Journal Entry from March 17 2012

What is this shit that makes us twist and miss the chances
of change to derange our fantastical little brains into unholy alliances with goblin-like demons? Why do I look out at this sorry place of disgrace and see
nothing but sad-faced hate and unrelenting fate? Why does the fearsome force of
Poseidon suddenly descend upon us and mirror the internal flagrant ruckus that
bucks us in the mutt? May I one day fray and come buckling down the eons with
glasses for the ray? Shall I undergo this horrific life-process and emerge
ancient and unrepentant? Will I redeem the horrors of this soul-crushing day by
releasing the sorrows of this wicked play to play in the dandelion-studded
cerulean glades? Heaven, will you take my plea and please clean this residue of
selfish genes? Hell, underneath, have I requested an audience with your thief
to sign by blood usurped from its garlands and spend eternities writhing
unknowingly? Have we any more nail-biting facades to charm our child with? Have
you any more inner sources from whence to draw water out of wine for us? Are we
here to endlessly spin this wheel or shatter it? Can you feel this fiery freeze
inside my darkest chest unpinning the solitary from its quest? Can you not see
how miserably I am squirming within my own naked breast? Will I whither under
this willow and receive her curative spirit or wallow for another two decades
of pain?
I am brought to the basest base in my heart, fraught with
the darkening veils of peril, undergoing hideous demonstrations and alchemy,
window-panes variously shuttering and unfettering me, a bulletproof gazing
space taunting yet never leaving me, the chisel imploring yet crumbling to
ashes at mere touch, my head hammering the harder for its scattering, my staff
shivering like rattle-tails, my tale growing darker with every intensifying
ray. This scarce resource I pull out of the ether threatens depletion.
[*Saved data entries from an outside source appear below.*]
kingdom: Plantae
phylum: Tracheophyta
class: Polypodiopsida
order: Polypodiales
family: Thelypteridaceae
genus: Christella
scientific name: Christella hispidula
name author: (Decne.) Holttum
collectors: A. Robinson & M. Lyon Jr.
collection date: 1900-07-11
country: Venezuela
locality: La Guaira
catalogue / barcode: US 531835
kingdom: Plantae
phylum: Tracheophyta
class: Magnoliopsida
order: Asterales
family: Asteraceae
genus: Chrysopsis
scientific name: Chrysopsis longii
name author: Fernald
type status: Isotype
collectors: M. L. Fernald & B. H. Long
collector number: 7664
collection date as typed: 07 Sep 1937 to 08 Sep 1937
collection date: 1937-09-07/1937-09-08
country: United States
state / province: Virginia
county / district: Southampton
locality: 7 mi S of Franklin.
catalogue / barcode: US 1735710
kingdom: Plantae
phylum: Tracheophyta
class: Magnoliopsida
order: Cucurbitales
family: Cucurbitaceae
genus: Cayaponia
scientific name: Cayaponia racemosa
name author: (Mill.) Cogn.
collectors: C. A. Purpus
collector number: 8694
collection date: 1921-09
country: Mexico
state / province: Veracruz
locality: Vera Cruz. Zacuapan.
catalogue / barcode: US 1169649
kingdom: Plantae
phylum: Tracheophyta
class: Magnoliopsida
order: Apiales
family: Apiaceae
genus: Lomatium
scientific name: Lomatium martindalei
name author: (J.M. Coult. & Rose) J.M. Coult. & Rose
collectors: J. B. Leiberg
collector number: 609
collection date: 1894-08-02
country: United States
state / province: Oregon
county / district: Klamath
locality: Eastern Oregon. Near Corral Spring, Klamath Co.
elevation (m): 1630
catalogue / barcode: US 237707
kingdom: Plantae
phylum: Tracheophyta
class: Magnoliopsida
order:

The
force of my heart’s yearning wavers and teeters. The hidden hands tremble and disassemble.
The dark time undulates back across the horizon. The mellow days are here to
disavow us. The yellow tides are dear yet have abandoned us. This horror I fear
is just for my consumption, and I shall be spit out of God’s gut dismantled.
Earth, digest me! Sun, divest me! God, direct me!